The final question -- that the individual has to ask her/himself -- is: "Are you a cyborg?" - which is the most important question.

The result gives the visitor an indication of their Cyborginess at the moment of evaluation.

If appropriate, the scientist also gives them a cyborg ID badge. This ID is a microelectronic device with a specific resonance to sensors at the Ars Electronica Center (at the Global Village, there is an Ars Electronica Tent where it will work).

If a cyborg passes one of the sensors, such as the one at the entrance of the Ars Electronica Tent, the sensor detects the cyborg and sets off the system's VACWS (Visual and Acoustic Cyborg Welcome Signal). The monitor also signals: "cyborg detected".

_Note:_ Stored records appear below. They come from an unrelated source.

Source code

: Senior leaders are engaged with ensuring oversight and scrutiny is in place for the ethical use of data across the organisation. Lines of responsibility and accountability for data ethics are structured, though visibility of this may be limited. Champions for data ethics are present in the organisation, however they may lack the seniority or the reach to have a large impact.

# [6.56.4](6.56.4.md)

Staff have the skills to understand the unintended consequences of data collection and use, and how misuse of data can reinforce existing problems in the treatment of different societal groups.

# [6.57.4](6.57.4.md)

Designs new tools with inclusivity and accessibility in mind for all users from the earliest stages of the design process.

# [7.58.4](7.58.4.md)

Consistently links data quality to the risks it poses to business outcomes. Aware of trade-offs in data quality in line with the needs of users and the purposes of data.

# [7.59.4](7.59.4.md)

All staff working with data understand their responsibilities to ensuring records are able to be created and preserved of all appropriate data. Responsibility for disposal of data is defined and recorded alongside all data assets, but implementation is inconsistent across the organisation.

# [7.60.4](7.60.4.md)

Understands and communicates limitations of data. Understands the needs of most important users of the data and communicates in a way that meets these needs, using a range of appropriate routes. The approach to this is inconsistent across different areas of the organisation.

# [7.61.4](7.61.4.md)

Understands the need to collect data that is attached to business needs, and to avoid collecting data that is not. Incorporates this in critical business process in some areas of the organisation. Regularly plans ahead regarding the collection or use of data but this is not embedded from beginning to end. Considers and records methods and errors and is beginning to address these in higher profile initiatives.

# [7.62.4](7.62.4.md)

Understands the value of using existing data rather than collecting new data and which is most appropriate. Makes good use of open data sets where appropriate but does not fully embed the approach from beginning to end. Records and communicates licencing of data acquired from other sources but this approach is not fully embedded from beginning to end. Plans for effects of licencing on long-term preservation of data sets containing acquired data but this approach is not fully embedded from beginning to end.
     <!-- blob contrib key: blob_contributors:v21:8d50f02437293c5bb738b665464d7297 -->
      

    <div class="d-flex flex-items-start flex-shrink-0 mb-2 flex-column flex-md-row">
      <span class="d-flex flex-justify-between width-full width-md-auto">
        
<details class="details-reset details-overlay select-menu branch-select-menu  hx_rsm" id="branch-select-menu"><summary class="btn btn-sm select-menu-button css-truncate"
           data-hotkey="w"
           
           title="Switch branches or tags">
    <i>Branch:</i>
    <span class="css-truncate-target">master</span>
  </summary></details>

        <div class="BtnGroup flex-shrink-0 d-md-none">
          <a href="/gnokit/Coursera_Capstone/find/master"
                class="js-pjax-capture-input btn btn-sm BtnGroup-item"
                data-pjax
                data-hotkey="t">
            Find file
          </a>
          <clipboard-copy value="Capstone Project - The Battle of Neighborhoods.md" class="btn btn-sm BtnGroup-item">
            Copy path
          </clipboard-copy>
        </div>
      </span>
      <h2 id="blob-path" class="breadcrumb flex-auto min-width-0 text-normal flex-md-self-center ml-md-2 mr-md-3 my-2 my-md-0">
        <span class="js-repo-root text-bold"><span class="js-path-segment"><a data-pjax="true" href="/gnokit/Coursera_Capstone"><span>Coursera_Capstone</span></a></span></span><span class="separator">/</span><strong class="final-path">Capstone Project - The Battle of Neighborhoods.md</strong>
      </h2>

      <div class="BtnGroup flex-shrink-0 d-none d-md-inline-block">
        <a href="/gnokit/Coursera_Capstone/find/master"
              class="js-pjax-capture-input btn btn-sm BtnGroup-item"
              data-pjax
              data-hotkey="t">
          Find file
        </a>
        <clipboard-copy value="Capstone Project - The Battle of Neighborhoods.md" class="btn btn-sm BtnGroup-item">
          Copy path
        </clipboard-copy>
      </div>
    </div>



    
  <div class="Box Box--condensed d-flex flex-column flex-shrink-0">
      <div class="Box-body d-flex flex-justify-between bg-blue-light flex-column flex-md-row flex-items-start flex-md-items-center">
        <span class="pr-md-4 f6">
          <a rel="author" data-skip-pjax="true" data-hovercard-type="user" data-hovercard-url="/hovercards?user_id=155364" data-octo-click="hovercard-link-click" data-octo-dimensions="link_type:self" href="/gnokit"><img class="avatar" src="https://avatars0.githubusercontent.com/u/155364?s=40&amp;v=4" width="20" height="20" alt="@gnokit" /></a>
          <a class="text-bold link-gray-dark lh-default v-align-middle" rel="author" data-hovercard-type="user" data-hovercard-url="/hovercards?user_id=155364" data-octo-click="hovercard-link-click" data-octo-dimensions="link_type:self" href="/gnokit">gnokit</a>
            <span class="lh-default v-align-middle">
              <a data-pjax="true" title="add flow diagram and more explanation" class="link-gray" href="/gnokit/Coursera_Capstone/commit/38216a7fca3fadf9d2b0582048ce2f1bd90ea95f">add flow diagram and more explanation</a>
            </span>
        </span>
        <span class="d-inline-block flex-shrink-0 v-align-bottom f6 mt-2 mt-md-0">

Non-cyborgs who find themselves experiencing cyborg envy can apply for an upgrade at a special terminal. There they can redesign their identity by downloading information and integrating a piece of technological hardware into their lives.

Afterwards, they can go back and redo the cyborg test, and they may find that the virtual scientist has incorporated their hardware into his/her body as well.

A The cyborg activity at the Global village Exhibition Space will be made accessible and visible worldwide via the web. Tests and upgrades are only possible locally because our worldwide satellite CLUNK (Cyborg Location and Upgrading Ko-ordinator) is not yet completed. The information download for non-cyborgs will also be available on the web.